The hundreds of thousands of Palestinians expelled from their homes in 1948 have grown to over 5 million refugees. While many of the dispelled Palestinians hold the deeds and keys to their houses back in Palestine, none of them, nor their descendents, are allowed to move back to their homes. In fact, depending on their citizenship or political identities, they are often not allowed to even visit Israel if they have the means to.

In contrast, Jewish individuals around the world are automatically able to receive Israeli citizenship and, through the Birthright program, are eligible for an all-expenses paid trip to Israel.

Palestinians, even those born in what is now Israel, have no such birthright. They have no right of return.

Palestinian citizens in Israel are also subject to racialized laws and regulations that inhibit them from living as equals under the law. First and foremost, Palestinian citizens of Israel are stripped of their national identity and classified as Arab-Israelis.

This institutionalized over-writing of Palestinian identity is consistent in Israeli rhetoric. Palestinians are grouped into the Arab monolith, rather than being considered in the context of their situated ties to the land.
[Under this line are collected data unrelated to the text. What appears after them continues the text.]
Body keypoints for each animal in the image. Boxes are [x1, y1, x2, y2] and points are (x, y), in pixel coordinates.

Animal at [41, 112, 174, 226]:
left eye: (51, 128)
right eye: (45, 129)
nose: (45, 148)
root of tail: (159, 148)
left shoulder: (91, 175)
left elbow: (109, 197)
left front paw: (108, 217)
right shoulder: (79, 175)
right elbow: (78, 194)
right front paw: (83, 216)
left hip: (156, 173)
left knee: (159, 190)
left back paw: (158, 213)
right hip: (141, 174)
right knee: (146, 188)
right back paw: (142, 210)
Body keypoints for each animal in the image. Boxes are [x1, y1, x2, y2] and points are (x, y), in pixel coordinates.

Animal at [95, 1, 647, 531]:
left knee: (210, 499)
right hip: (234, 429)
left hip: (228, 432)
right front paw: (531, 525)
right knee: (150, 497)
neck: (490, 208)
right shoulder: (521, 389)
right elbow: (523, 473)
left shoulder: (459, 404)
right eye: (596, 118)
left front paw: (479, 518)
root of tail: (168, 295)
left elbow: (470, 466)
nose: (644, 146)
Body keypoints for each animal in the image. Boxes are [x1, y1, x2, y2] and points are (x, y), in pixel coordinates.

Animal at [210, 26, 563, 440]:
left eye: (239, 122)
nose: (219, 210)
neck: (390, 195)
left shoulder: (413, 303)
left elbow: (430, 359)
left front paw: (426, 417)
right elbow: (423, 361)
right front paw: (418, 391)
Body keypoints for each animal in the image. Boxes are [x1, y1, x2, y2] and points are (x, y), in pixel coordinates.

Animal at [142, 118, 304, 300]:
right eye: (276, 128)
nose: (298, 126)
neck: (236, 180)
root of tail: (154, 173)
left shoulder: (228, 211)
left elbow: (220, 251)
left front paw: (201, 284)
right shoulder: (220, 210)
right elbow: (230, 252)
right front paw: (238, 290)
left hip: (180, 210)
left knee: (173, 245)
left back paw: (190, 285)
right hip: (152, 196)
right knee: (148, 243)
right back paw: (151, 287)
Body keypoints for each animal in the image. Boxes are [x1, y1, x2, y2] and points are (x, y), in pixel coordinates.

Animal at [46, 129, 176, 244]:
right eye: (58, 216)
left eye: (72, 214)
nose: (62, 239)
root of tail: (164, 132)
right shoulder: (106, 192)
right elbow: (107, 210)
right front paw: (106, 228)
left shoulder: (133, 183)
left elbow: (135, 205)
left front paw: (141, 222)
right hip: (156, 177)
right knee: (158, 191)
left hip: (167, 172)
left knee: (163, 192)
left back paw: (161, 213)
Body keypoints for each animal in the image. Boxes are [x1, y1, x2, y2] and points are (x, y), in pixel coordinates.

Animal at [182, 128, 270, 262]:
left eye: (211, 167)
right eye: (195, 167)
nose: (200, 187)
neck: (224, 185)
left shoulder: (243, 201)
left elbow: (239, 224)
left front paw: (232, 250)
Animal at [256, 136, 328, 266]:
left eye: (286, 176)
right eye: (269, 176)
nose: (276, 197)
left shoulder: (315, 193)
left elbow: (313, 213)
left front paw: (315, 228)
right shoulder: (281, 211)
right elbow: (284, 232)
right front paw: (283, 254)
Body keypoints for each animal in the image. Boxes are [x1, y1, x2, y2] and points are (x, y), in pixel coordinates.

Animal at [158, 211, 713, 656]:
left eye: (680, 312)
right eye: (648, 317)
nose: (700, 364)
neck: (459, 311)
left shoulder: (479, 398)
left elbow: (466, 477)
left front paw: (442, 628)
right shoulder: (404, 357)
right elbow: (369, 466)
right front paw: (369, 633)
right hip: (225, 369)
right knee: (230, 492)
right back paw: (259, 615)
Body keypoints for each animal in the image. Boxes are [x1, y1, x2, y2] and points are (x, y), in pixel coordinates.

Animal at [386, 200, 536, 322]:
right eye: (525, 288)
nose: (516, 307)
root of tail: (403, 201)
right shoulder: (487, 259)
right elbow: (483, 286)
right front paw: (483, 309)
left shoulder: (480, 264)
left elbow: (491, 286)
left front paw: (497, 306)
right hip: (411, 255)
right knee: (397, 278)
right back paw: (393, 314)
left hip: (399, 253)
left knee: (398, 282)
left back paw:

Contrary to popular belief in the United States, Israel is not a bastion of liberal democracy in the Middle East. According to the Merriam-Webster Dictionary definition, democracy is a political system in which “the supreme power is vested in the people” and where there is an “absence of hereditary or arbitrary class distinctions or privileges.”

Neither are true in Israel/the Occupied Palestinian Territories. Full citizenship is harder to receive and maintain as a person of color or non-Jew in Israel, and without it, these residents cannot participate in political life.

There are over 50 laws that discriminate against Palestinians in Israel. For starters, Palestinian citizens do not serve in the Israeli military, which often asserts force on other Palestinians and Arab populations. However, military service is tied to many social/economic benefits in the country, and as such, Palestinian citizens are denied these benefits.

Public services beyond those afforded to IDF members/veterans are also segregated by race. Throughout Israel, particularly in East Jerusalem, it is more difficult for Palestinians to attain property permits, and their schools are entirely separated from the schools of Jewish students.

This tiered public system is a clear indicator of an apartheid state, especially considering that Arab schools receive under half the funding per capita of Jewish schools.

Another indicator of the race/religion based discrimination infused with Israeli law is Israel’s marriage laws, by which same-sex and interracial marriages are disallowed. Though Israel poses itself as a haven of LGBTQ+ friendliness, this rhetoric masks the deeper concern that Israel uses this as a pivot point from their rejection of queer Palestinian liberation.

Most chilling of Palestinian unequal experiences are those of Palestinians in the West Bank and Gaza, who are subject to regular home demolitions, settler violence, and toiling checkpoints throughout daily life. Palestinians in the West Bank are held under Israeli military law which arbitrarily charges children as adults. Under occupation, the IDF convicts Palestinians on “secret evidence” to prisons known for their impugned use of torture.

Residents of Gaza, one of the most densely populated places in the world, face the worst of Israeli crimes against humanity. Israel’s blockade on Gaza prevents the travel of goods and people, and every few years the IDF besieges Gaza as collective punishment. The most recent siege occurred in the summer of 2014 (known as Operation Protective Edge), when 2,205 Palestinians were killed.

Given the lived experiences of Palestinians today, it would be an injustice to purport that Israel has not established an apartheid regime. We call attention to these crimes this year in Israeli Apartheid week, and invite you to attend our events, for we know that there will not be peace and justice in the region until the liberation of Palestine.